• **Text under study**:

Saturday, August 15, 2015

New Roanoke mystery: Where did the “Lost Colonists” go?

     New graves unearthed at Jamestown, now new findings at a site that may hold clues to the “Lost Colonists” (1587-1590) of Roanoke.

     This puzzle is far from solved. Two sources from 1609 and 1612 mention signs of the lost colonists at a remote place the Indians called Ritanoe (near modern Clarksville, Virginia), about 60 miles southeast of Jamestown.  See *RITANOE on the map, lower left.



The Sources:

. . . you are neere to riche Copper mines of Ritanoe and may passe them by another branch of this River and by another Peccareamicke where you shall finde foure of the englishe alive, left by Sir Walter Rawely whch escaped from the slaughter of Powhaton of Roanocke,upon the first arrival of our Colonie, and live under the protection of a wiroane called Gepanocon enemy to Powhaton, by whose consent you shall never recover them.
--Council of the Virginia Company, Instructions to the Colony (1609), Records of the Virginia Company, Susan M. Kingsbury, ed., III, 17.

 . . the People have howses built with stone walles, and one story above another, so taught them by those Englishe who escaped the slaughter at Roanoak . . . at. . . Ritanoe the Weroance Eyanoco preserved 7 of the English alive, fower men, twoo Boyes, and one younge Maid . . . .
--William Strachey, “The Historie of Travaill into Virginia Brittania,” (1612).

More digging awaits.


Saturday, August 8, 2015

Gabriel Archer’s lost letter--and other mysterie

August, 1609: Four small, battered ships wallowed into Chesapeake Bay. They were all that was left of the great Sea Venture fleet that had sailed for Virginia in June of that year. One of these ships, the Blessing, was captained by Gabriel Archer, whose bones have been recently unearthed at Jamestown.
By August 11, 1609 the Blessing, the Lion, the Falcon, and the Unity were moored to trees on the riverbank at Jamestown. Neither the ships nor their passengers were in good shape. Gabriel Archer (John Smith’s old enemy) wrote a letter to a friend in London: “The Unity was sore distressed when she came up with us, for of seventy land men, she had not ten sound, and all her Sea men were downe, but onely the Master and his Boy, with one poor sailor. . . . In the Unity were borne two children at Sea, but both died, being both boyes.” A few days later the Diamond arrived, with her mainmast gone, and “many of her men very sick and weake . . . And some three or four dayes after her, came in the Swallow, with her maine Mast overboord also, and had a shrewd leake . . . .”

• **Dataset section**:

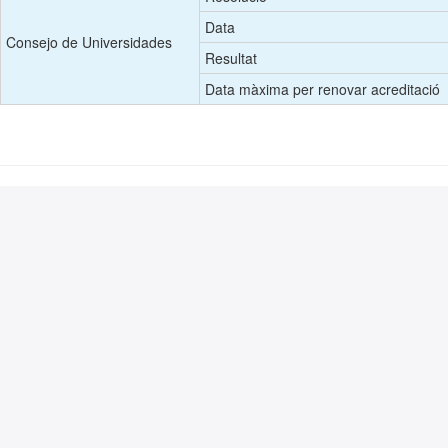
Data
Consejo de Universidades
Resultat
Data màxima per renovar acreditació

• **Explore the material**:
a) Reproduce the web page on the Roanoke colonists word for word, everything from "--Council of the" down to "unearthed at Jamestown.".
b) In the web page on the Roanoke colonists, why is Ritanoe named as a place that may hold clues to the lost colonists? Answer in one to three sentences.

• **Outputs in order**:
a)
--Council of the Virginia Company, Instructions to the Colony (1609), Records of the Virginia Company, Susan M. Kingsbury, ed., III, 17.

 . . the People have howses built with stone walles, and one story above another, so taught them by those Englishe who escaped the slaughter at Roanoak . . . at. . . Ritanoe the Weroance Eyanoco preserved 7 of the English alive, fower men, twoo Boyes, and one younge Maid . . . .
--William Strachey, “The Historie of Travaill into Virginia Brittania,” (1612).

More digging awaits.


Saturday, August 8, 2015

Gabriel Archer’s lost letter--and other mysterie

August, 1609: Four small, battered ships wallowed into Chesapeake Bay. They were all that was left of the great Sea Venture fleet that had sailed for Virginia in June of that year. One of these ships, the Blessing, was captained by Gabriel Archer, whose bones have been recently unearthed at Jamestown.

b) Two sources, one from 1609 and one from 1612, mention signs of the lost colonists at Ritanoe. The 1612 source says the weroance Eyanoco kept seven of the English alive there: four men, two boys, and one young maid.